In fact, Back in Training doesn't begin too poorly, with quite a few honest, if absurd laughs, it's only as it draws on that you twig the script frontloaded all its best stuff and hoped that early goodwill can last enough to make it to the end of what was a pretty skimpy running time. You could observe they didn't want to wear out their welcome, or you could until you recall there were four more movies to come, and a TV series, and a cartoon series, so that excuse didn't fly: they were not honest enough to admit they were too reliant on recycling gags, call them running jokes but they also came across as if nobody had any fresh ideas for how to replace them with situations as good as, or better, than what had gone before. Surprisingly, Steve Guttenberg, who was having a very good 1986 with Three Men and a Baby, was back for a fourth entry the following year.

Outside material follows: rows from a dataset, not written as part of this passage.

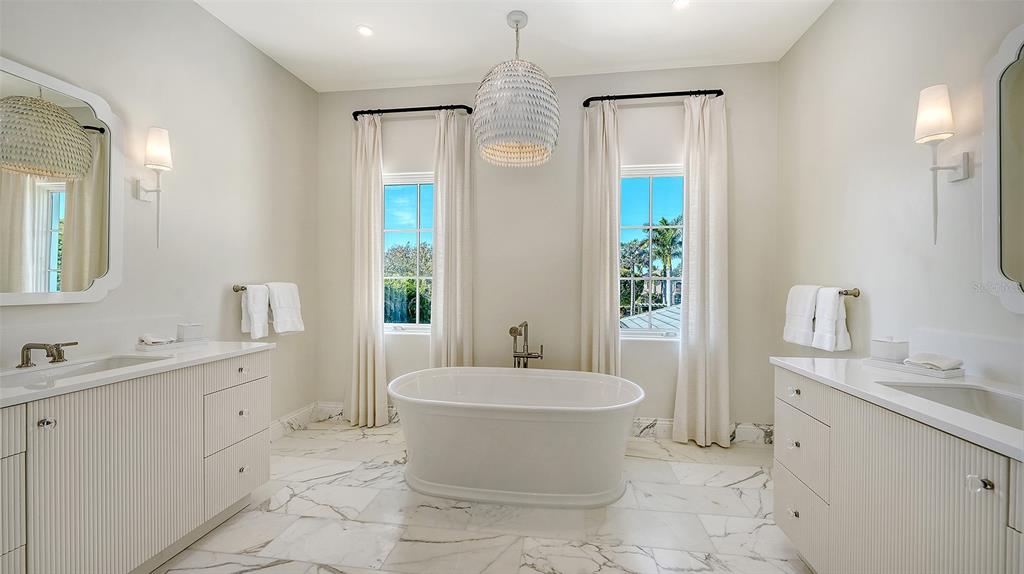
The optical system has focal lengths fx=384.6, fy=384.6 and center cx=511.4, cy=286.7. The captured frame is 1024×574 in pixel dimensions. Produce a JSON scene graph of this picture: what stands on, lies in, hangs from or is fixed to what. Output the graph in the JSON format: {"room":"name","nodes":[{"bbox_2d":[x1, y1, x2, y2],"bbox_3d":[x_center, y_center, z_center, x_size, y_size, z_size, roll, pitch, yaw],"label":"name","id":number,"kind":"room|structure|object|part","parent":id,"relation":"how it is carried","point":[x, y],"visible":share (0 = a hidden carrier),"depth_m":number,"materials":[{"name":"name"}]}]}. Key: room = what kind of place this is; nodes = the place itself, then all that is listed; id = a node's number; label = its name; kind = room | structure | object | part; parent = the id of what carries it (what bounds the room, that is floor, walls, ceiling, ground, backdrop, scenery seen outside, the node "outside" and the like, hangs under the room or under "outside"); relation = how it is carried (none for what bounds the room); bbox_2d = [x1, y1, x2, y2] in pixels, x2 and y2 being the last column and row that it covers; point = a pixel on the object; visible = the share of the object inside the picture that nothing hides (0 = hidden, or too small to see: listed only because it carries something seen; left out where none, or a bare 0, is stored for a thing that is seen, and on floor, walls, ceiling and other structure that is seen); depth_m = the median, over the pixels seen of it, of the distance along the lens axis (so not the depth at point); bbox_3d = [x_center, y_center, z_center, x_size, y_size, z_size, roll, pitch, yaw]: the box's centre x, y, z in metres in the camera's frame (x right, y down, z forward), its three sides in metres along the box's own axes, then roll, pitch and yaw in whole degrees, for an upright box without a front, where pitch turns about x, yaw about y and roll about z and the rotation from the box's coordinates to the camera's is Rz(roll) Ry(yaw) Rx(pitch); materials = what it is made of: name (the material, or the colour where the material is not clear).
{"room":"bathroom","nodes":[
{"label":"bathroom","id":0,"kind":"room"},
{"bbox_2d":[0,0,319,430],"bbox_3d":[-2.149,-0.259,1.502,0.153,2.982,4.297,0,0,8],"label":"left wall","id":1,"kind":"structure","parent":0,"point":[210,20],"depth_m":2.42,"materials":[{"name":"paint"}]},
{"bbox_2d":[0,56,123,305],"bbox_3d":[-2.083,-0.426,1.492,0.026,0.984,1.027,0,0,8],"label":"mirror","id":2,"kind":"object","parent":1,"relation":"attached to","point":[41,245],"visible":1,"depth_m":1.72,"materials":[{"name":"white mirror"}]},
{"bbox_2d":[133,126,171,248],"bbox_3d":[-1.945,-0.540,2.110,0.174,0.644,0.120,0,0,8],"label":"wall sconce","id":3,"kind":"object","parent":1,"relation":"attached to","point":[152,161],"visible":1,"depth_m":2.09,"materials":[{"name":"metal"}]},
{"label":"shade","id":4,"kind":"part","parent":3,"relation":"part of","materials":[{"name":"white fabric"}]},
{"bbox_2d":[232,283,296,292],"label":"towel bar","id":5,"kind":"object","parent":1,"relation":"attached to","point":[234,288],"visible":0.56,"depth_m":2.68,"materials":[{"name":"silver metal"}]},
{"bbox_2d":[241,284,270,339],"bbox_3d":[-1.845,0.174,2.777,0.106,0.368,0.203,0,0,8],"label":"hand towel","id":6,"kind":"object","parent":5,"relation":"hanging from","point":[263,297],"visible":0.98,"depth_m":2.74,"materials":[{"name":"white fabric"}]},
{"bbox_2d":[267,281,303,334],"bbox_3d":[-1.784,0.164,3.025,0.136,0.397,0.286,0,0,8],"label":"towel","id":7,"kind":"object","parent":5,"relation":"hanging from","point":[278,328],"visible":0.96,"depth_m":2.98,"materials":[{"name":"white fabric"}]},
{"bbox_2d":[269,403,318,438],"bbox_3d":[-1.909,1.141,2.822,0.018,0.140,1.476,0,0,8],"label":"baseboard","id":8,"kind":"structure","parent":1,"relation":"attached to","point":[297,418],"depth_m":3.23,"materials":[{"name":"white stone"}]},
{"bbox_2d":[156,420,810,573],"bbox_3d":[-0.102,1.288,1.165,4.084,0.101,4.673,0,0,8],"label":"floor","id":9,"kind":"structure","parent":0,"point":[708,471],"depth_m":2.00,"materials":[{"name":"white stone"}]},
{"bbox_2d":[0,350,270,573],"bbox_3d":[-1.759,0.788,1.512,0.559,0.866,1.633,0,0,8],"label":"left vanity cabinet","id":10,"kind":"object","parent":9,"relation":"on","point":[197,392],"visible":0.91,"depth_m":1.52,"materials":[{"name":"white"}]},
{"bbox_3d":[-1.620,0.474,1.347,0.035,0.033,0.035,0,0,8],"label":"knob","id":11,"kind":"part","parent":10,"relation":"part of","materials":[{"name":"silver metal"}]},
{"bbox_2d":[0,341,273,406],"bbox_3d":[-1.790,0.348,1.563,0.638,0.035,1.546,0,0,8],"label":"left countertop","id":12,"kind":"structure","parent":10,"relation":"on","point":[37,392],"depth_m":1.61,"materials":[{"name":"white stone"}]},
{"bbox_2d":[18,341,76,367],"bbox_3d":[-1.936,0.274,1.618,0.205,0.105,0.269,0,0,8],"label":"faucet","id":13,"kind":"object","parent":12,"relation":"on","point":[26,348],"visible":0.99,"depth_m":1.59,"materials":[{"name":"brown metal"}]},
{"bbox_2d":[0,355,168,384],"bbox_3d":[-1.789,0.413,1.587,0.349,0.136,0.533,0,0,8],"label":"left sink","id":14,"kind":"object","parent":12,"relation":"in","point":[124,361],"visible":0.36,"depth_m":1.68,"materials":[{"name":"white ceramic"}]},
{"bbox_2d":[135,337,209,350],"bbox_3d":[-1.866,0.313,2.127,0.163,0.025,0.295,0,0,24],"label":"tray","id":15,"kind":"object","parent":12,"relation":"on","point":[197,341],"visible":0.75,"depth_m":2.06,"materials":[{"name":"white"}]},
{"bbox_2d":[138,334,174,345],"bbox_3d":[-1.922,0.284,2.086,0.132,0.048,0.142,0,0,32],"label":"washcloth","id":16,"kind":"object","parent":15,"relation":"on","point":[149,339],"visible":0.98,"depth_m":2.05,"materials":[{"name":"white fabric"}]},
{"bbox_2d":[176,322,203,341],"bbox_3d":[-1.851,0.257,2.217,0.109,0.102,0.109,0,0,27],"label":"box","id":17,"kind":"object","parent":15,"relation":"on","point":[186,334],"visible":1,"depth_m":2.18,"materials":[{"name":"white ceramic"}]},
{"bbox_3d":[-1.510,1.039,2.113,0.038,0.270,0.361,0,0,8],"label":"drawer","id":18,"kind":"part","parent":10,"relation":"part of","materials":[{"name":"white"}]},
{"bbox_3d":[-1.465,0.459,2.091,0.041,0.142,0.337,0,0,8],"label":"drawer","id":19,"kind":"part","parent":10,"relation":"part of","materials":[{"name":"white"}]},
{"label":"drawer","id":20,"kind":"part","parent":10,"relation":"part of","materials":[{"name":"white"}]},
{"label":"knob","id":21,"kind":"part","parent":10,"relation":"part of","materials":[{"name":"metal"}]},
{"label":"knob","id":22,"kind":"part","parent":10,"relation":"part of","materials":[{"name":"metal"}]},
{"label":"knob","id":23,"kind":"part","parent":10,"relation":"part of","materials":[{"name":"silver metal"}]},
{"bbox_2d":[389,367,641,508],"bbox_3d":[0.017,0.935,2.529,1.642,0.596,0.928,0,0,8],"label":"bathtub","id":24,"kind":"object","parent":9,"relation":"on","point":[512,427],"visible":0.99,"depth_m":2.22,"materials":[{"name":"white plastic"}]},
{"bbox_2d":[509,321,543,367],"bbox_3d":[0.124,0.745,3.038,0.296,0.922,0.330,0,0,8],"label":"tub faucet","id":25,"kind":"object","parent":9,"relation":"on","point":[513,332],"visible":0.77,"depth_m":3.10,"materials":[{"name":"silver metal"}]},
{"bbox_2d":[772,367,1023,573],"bbox_3d":[1.412,0.814,1.097,0.568,0.865,1.577,0,0,8],"label":"right vanity cabinet","id":26,"kind":"object","parent":9,"relation":"on","point":[800,514],"visible":0.83,"depth_m":1.24,"materials":[{"name":"beige"}]},
{"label":"knob","id":27,"kind":"part","parent":26,"relation":"part of","materials":[{"name":"silver metal"}]},
{"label":"knob","id":28,"kind":"part","parent":26,"relation":"part of","materials":[{"name":"metal"}]},
{"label":"knob","id":29,"kind":"part","parent":26,"relation":"part of","materials":[{"name":"metal"}]},
{"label":"drawer","id":30,"kind":"part","parent":26,"relation":"part of","materials":[{"name":"beige"}]},
{"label":"drawer","id":31,"kind":"part","parent":26,"relation":"part of","materials":[{"name":"white"}]},
{"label":"drawer","id":32,"kind":"part","parent":26,"relation":"part of","materials":[{"name":"beige"}]},
{"bbox_2d":[771,356,1023,460],"bbox_3d":[1.489,0.373,1.211,0.606,0.039,1.554,0,0,8],"label":"right countertop","id":33,"kind":"structure","parent":26,"relation":"on","point":[789,363],"depth_m":1.29,"materials":[{"name":"white stone"}]},
{"bbox_2d":[862,357,964,379],"bbox_3d":[1.687,0.336,1.626,0.161,0.024,0.286,0,0,-18],"label":"tray","id":34,"kind":"object","parent":33,"relation":"on","point":[949,374],"visible":0.71,"depth_m":1.56,"materials":[{"name":"white ceramic"}]},
{"bbox_2d":[870,337,909,361],"bbox_3d":[1.703,0.275,1.739,0.114,0.105,0.115,0,0,-18],"label":"box","id":35,"kind":"object","parent":34,"relation":"on","point":[889,352],"visible":0.99,"depth_m":1.70,"materials":[{"name":"white ceramic"}]},
{"bbox_2d":[904,352,962,370],"bbox_3d":[1.737,0.306,1.591,0.134,0.051,0.158,0,0,-22],"label":"washcloth","id":36,"kind":"object","parent":34,"relation":"on","point":[923,356],"visible":0.98,"depth_m":1.56,"materials":[{"name":"white fabric"}]},
{"bbox_2d":[876,380,1023,430],"bbox_3d":[1.474,0.440,1.180,0.376,0.144,0.517,0,0,8],"label":"right sink","id":37,"kind":"object","parent":33,"relation":"in","point":[987,405],"visible":0.47,"depth_m":1.35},
{"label":"knob","id":38,"kind":"part","parent":26,"relation":"part of","materials":[{"name":"silver metal"}]},
{"bbox_2d":[194,0,832,91],"bbox_3d":[-0.174,-1.798,1.061,4.146,0.105,4.849,0,0,8],"label":"ceiling","id":39,"kind":"structure","parent":0,"point":[661,20],"depth_m":2.69,"materials":[{"name":"white paint"}]},
{"bbox_2d":[356,24,373,36],"bbox_3d":[-1.007,-1.756,2.641,0.124,0.007,0.124,0,0,8],"label":"recessed light","id":40,"kind":"object","parent":39,"relation":"in","point":[363,30],"visible":0.99,"depth_m":2.64,"materials":[{"name":"white"}]},
{"bbox_2d":[473,10,559,167],"bbox_3d":[0.029,-1.305,2.552,0.572,0.945,0.576,0,0,8],"label":"pendant light","id":41,"kind":"object","parent":39,"relation":"hanging from","point":[502,99],"visible":0.99,"depth_m":2.37,"materials":[{"name":"white"}]},
{"bbox_2d":[672,0,690,10],"bbox_3d":[1.048,-1.748,2.367,0.129,0.007,0.129,0,0,8],"label":"recessed light","id":42,"kind":"object","parent":39,"relation":"in","point":[680,4],"visible":0.98,"depth_m":2.38,"materials":[{"name":"white"}]},
{"bbox_2d":[317,62,779,434],"bbox_3d":[0.141,-0.288,3.375,3.995,3.009,0.162,0,0,8],"label":"back wall","id":43,"kind":"structure","parent":0,"point":[747,412],"depth_m":3.26,"materials":[{"name":"paint"}]},
{"bbox_2d":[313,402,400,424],"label":"baseboard","id":44,"kind":"structure","parent":43,"relation":"attached to","point":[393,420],"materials":[{"name":"white stone"}]},
{"bbox_2d":[381,171,432,332],"bbox_3d":[-0.888,-0.303,3.535,0.811,1.494,0.108,0,0,8],"label":"left window","id":45,"kind":"structure","parent":43,"relation":"in","point":[408,183],"depth_m":3.56,"materials":[{"name":"glass"}]},
{"bbox_2d":[352,104,474,118],"bbox_3d":[-0.843,-1.526,3.340,1.093,0.064,0.126,0,0,8],"label":"left curtain rod","id":46,"kind":"object","parent":43,"relation":"attached to","point":[395,110],"visible":0.86,"depth_m":3.30,"materials":[{"name":"black metal"}]},
{"bbox_2d":[347,113,387,430],"bbox_3d":[-1.272,-0.149,3.355,0.363,2.744,0.144,0,0,8],"label":"curtain","id":47,"kind":"object","parent":46,"relation":"hanging from","point":[380,343],"visible":0.98,"depth_m":3.35,"materials":[{"name":"beige fabric"}]},
{"bbox_2d":[431,108,473,366],"bbox_3d":[-0.508,-0.156,3.275,0.366,2.710,0.120,0,0,8],"label":"curtain","id":48,"kind":"object","parent":46,"relation":"hanging from","point":[458,301],"visible":0.85,"depth_m":3.27,"materials":[{"name":"beige fabric"}]},
{"bbox_2d":[620,163,686,339],"bbox_3d":[1.177,-0.275,3.256,0.769,1.484,0.095,0,0,8],"label":"right window","id":49,"kind":"structure","parent":43,"relation":"in","point":[628,330],"depth_m":3.26,"materials":[{"name":"glass"}]},
{"bbox_2d":[583,89,724,105],"bbox_3d":[1.120,-1.507,3.065,1.092,0.063,0.126,0,0,8],"label":"right curtain rod","id":50,"kind":"object","parent":43,"relation":"attached to","point":[637,95],"visible":0.88,"depth_m":3.02,"materials":[{"name":"black metal"}]},
{"bbox_2d":[580,98,620,374],"bbox_3d":[0.713,-0.154,3.092,0.343,2.721,0.126,0,0,8],"label":"curtain","id":51,"kind":"object","parent":50,"relation":"hanging from","point":[606,270],"visible":0.82,"depth_m":3.09,"materials":[{"name":"beige fabric"}]},
{"bbox_2d":[673,91,728,450],"bbox_3d":[1.485,-0.136,2.973,0.414,2.758,0.133,0,0,8],"label":"curtain","id":52,"kind":"object","parent":50,"relation":"hanging from","point":[689,168],"visible":0.98,"depth_m":2.97,"materials":[{"name":"fabric"}]},
{"bbox_2d":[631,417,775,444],"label":"baseboard","id":53,"kind":"structure","parent":43,"relation":"attached to","point":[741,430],"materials":[{"name":"white stone"}]},
{"bbox_2d":[777,0,1023,395],"bbox_3d":[1.857,-0.240,1.041,0.148,2.985,4.071,0,0,8],"label":"right wall","id":54,"kind":"structure","parent":0,"point":[828,24],"depth_m":1.99,"materials":[{"name":"white paint"}]},
{"bbox_2d":[839,287,859,297],"bbox_3d":[1.902,0.028,2.358,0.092,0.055,0.538,0,0,8],"label":"towel bar","id":55,"kind":"object","parent":54,"relation":"attached to","point":[845,294],"visible":0.52,"depth_m":2.16,"materials":[{"name":"metal"}]},
{"bbox_2d":[783,283,820,346],"bbox_3d":[1.937,0.181,2.546,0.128,0.395,0.285,0,0,8],"label":"towel","id":56,"kind":"object","parent":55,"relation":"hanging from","point":[813,296],"visible":0.89,"depth_m":2.51,"materials":[{"name":"white fabric"}]},
{"bbox_2d":[811,287,850,350],"bbox_3d":[1.918,0.191,2.312,0.112,0.370,0.203,0,0,8],"label":"hand towel","id":57,"kind":"object","parent":55,"relation":"hanging from","point":[830,299],"visible":0.96,"depth_m":2.28,"materials":[{"name":"white fabric"}]},
{"bbox_2d":[914,84,971,245],"bbox_3d":[1.805,-0.504,1.631,0.159,0.661,0.130,0,0,8],"label":"wall sconce","id":58,"kind":"object","parent":54,"relation":"attached to","point":[939,119],"visible":0.99,"depth_m":1.61,"materials":[{"name":"metal"}]},
{"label":"shade","id":59,"kind":"part","parent":58,"relation":"part of","materials":[{"name":"white fabric"}]},
{"bbox_2d":[982,24,1023,313],"bbox_3d":[1.765,-0.417,1.003,0.034,1.042,0.992,0,0,8],"label":"right mirror","id":60,"kind":"object","parent":54,"relation":"attached to","point":[995,245],"visible":1,"depth_m":1.42,"materials":[{"name":"white mirror"}]},
{"label":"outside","id":61,"kind":"structure","parent":0,"visible":0},
{"label":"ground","id":62,"kind":"structure","parent":61,"visible":0},
{"bbox_2d":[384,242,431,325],"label":"tree","id":63,"kind":"object","parent":62,"relation":"on","point":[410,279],"visible":0.35,"materials":[{"name":"green plant"}]},
{"bbox_2d":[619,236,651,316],"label":"tree","id":64,"kind":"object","parent":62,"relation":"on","point":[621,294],"visible":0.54,"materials":[{"name":"green plant"}]},
{"bbox_2d":[621,304,681,332],"bbox_3d":[3.730,1.574,7.794,5.080,2.652,3.718,0,0,8],"label":"roof","id":65,"kind":"structure","parent":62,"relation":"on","point":[673,319],"depth_m":7.66,"materials":[{"name":"grey metal"}]},
{"bbox_2d":[644,217,683,305],"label":"palm tree","id":66,"kind":"object","parent":62,"relation":"on","point":[665,223],"visible":0.71,"materials":[{"name":"green plant"}]}
]}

Surprisingly because he was the Mickey Mouse who amusing events happened around but was not necessarily amusing in himself. The best roles went to the one-note characters, Bubba Smith as the super-strong Hightower (here introduced in drag), David Graf as the gun nut Tackleberry, Marion Ramsey as the squeaky-voiced but deceptively forceful Hooks, and so on. The most blatant example of that was Bobcat Goldthwait as Zed, the breakout star of Police Academy 2: Their First Assigment, a crazed villain in that, yet evidently rehabilitated for part 3 where the camera simply relied on a closeup of his confused features and made him do his funny noise. Apparently there was a stronger cut, meaning it originally had blue language, but the producers realised they were cutting out the younger audience who were their fanbase; it would have been interesting to see what it was previously like. So, not bad, but the energy waned too quickly, and those jet skis were just a bunch of stunt performers flying around.